I've been thinking a lot about students recently, probably because it is now exactly 20 years since I became one myself - I know, I know, hard to believe...
Back then we generally rode a positive wave of energy fuelled by Brit Pop, Stella and Marlboro Lights.
The internet was in its infancy, digital technology had not taken over our lives and only show offs had mobile phones.
Most of us left after three years of fun with, yes a little debt, but a feeling of confidence about landing a job of some sort and a generally bright future.
How times have changed.
Students these days have grown up with technology all around them but also to a backdrop of terrorism, recession and people living on the breadline.
So with that in mind I was encouraged by research from Epos Now that shows students have been boosting their local economies during freshers week this year.

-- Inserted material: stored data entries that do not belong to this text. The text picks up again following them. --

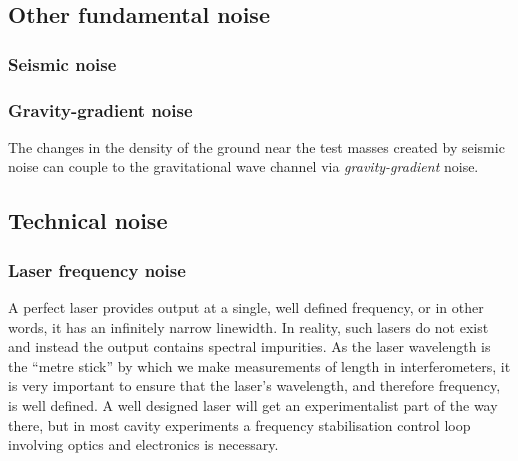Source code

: \subsection{Other fundamental noise}

\subsubsection{Seismic noise}

\subsubsection{Gravity-gradient noise}

The changes in the density of the ground near the test masses created by seismic noise can couple to the gravitational wave channel via \emph{gravity-gradient} noise.



\subsection{Technical noise}

\subsubsection{Laser frequency noise}
A perfect laser provides output at a single, well defined frequency, or in other words, it has an infinitely narrow linewidth. In reality, such lasers do not exist and instead the output contains spectral impurities. As the laser wavelength is the ``metre stick'' by which we make measurements of length in interferometers, it is very important to ensure that the laser's wavelength, and therefore frequency, is well defined. A well designed laser will get an experimentalist part of the way there, but in most cavity experiments a frequency stabilisation control loop involving optics and electronics is necessary.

Its data suggests that students in Cambridge have made the biggest impact, swelling pub and bar revenues by an impressive 16 per cent. Other cities (below) also enjoyed the benefit of students acquainting themselves with one another at local pubs and bars:
Freshers' week rise in pub and bar revenues
So despite the changes in the world over the last 20 years, people still need that leisure time.
The key for the hospitality sector is to keep those same people coming back during the rest of the term.
It might prove to be a challenge, for it is not just that tricky millennial generation but the newcomers on the block, known by marketing types as Generation Z.
These are people born somewhere between 1994 to 2010 and, as that timeframe indicates, have known nothing much beyond worldwide recession, terror and general unrest.
They are the ones starting out on adult life and they do so with even greater concerns about debt, employment and the income gap.
Despite that they still need to eat, drink, be merry and meet the people who will stay with them for the best and worst parts of their lives.
That is where pubs come in.
On the flip side, they should make great employees.